Seeing is believing.
And what we have seen thus far from Traverse City Area Public Schools trustees doesn’t give us much confidence in their commitment to conducting public business in public view.
Seven weeks, a dozen Freedom of Information Act requests, a specious denial, three appeals, a spate of overturned redactions, a mountain of public pressure and a recall campaign. None of it was enough to compel TCAPS trustees to make the one move that might restore a little public trust in the people we elected to steer a school district that serves 10,000 of our children and commands a $107 million budget.
Nearly two months after this all started, trustees continue to arbitrarily withhold the public documents — a complaint levied against former superintendent Ann Cardon during a closed-session meeting — that might explain why the board paid $180,000 for the widely praised district leader to leave.
She wasn’t fired, and a self-determined resignation wouldn’t merit a payout equal to about 24 students’ state-issued per-pupil funding.
So what shortcoming or disagreement was so irreparable that trustees felt their only choice was to pay their unanimously-hired superintendent to leave? Are the complaints contained in that written grievance capricious or arbitrary? Are they somehow embarrassing to some of the trustees we elect to choose and manage the district’s superintendent?

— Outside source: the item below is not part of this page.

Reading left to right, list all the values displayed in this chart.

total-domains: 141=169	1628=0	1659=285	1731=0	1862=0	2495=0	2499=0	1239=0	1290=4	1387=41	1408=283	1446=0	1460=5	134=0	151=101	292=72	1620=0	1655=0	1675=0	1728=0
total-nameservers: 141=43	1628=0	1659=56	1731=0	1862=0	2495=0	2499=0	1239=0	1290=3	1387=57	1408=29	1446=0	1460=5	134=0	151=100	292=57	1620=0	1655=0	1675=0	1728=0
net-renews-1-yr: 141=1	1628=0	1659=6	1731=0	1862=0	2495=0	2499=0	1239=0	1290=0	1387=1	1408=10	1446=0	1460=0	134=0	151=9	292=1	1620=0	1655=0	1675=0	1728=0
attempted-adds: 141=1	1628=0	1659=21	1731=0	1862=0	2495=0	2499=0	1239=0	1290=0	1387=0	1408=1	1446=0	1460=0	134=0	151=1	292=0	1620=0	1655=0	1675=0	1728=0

There is plenty of reason to believe the district might try to stretch exemptions to obscure potentially embarrassing documents from public view.
Just six days ago, the board overturned an illegitimate claim of attorney-client privilege officials used as grounds to redact text message conversations between Cardon and school board President Sue Kelly.
Those records contributed to a growing spotlight on how trustees conduct themselves outside of meetings, calling into question the timeline and cause of Cardon’s departure some trustees, including Kelly, peddled to constituents during the past several weeks.
Unfortunately, we still don’t know what triggered the schism.
But we are pretty sure we know where to look.
The document referred to as a “complaint” in text messages between Cardon and Kelly as the pair worked to quietly hash out the details of a separation agreement in the days following an Oct. 7 closed meeting seems like a good place to start.
The multi-page record that generated a 70-minute closed-door session and later referred to as a “complaint” seems like something that should appear in Cardon’s personnel file. It isn’t there.
It’s also the type of prepared report that plenty of case law dictates is a public record subject to the Freedom of Information Act.
Yet, for some reason trustees continue to contort the Open Meetings Act and the Freedom of Information Act in an attempt to keep the document secret.
First, they claimed that since the complaint debuted during a closed session, it isn’t subject to release.
When they realized case law didn’t support such an exclusion, they pivoted to an equally suspect argument that the document can be considered part of the minutes recorded during the closed meeting and would require a court order to release.
Ironically, it appears Cardon needed little more than a text message — not a FOIA request, an appeal or a court order — to compel district officials to send a copy of that complaint to her lawyer.
A little more public trust erodes each time trustees and officials flail for a new reason to shield the board’s actions from public oversight.
We have seen enough to know there is far more to this story.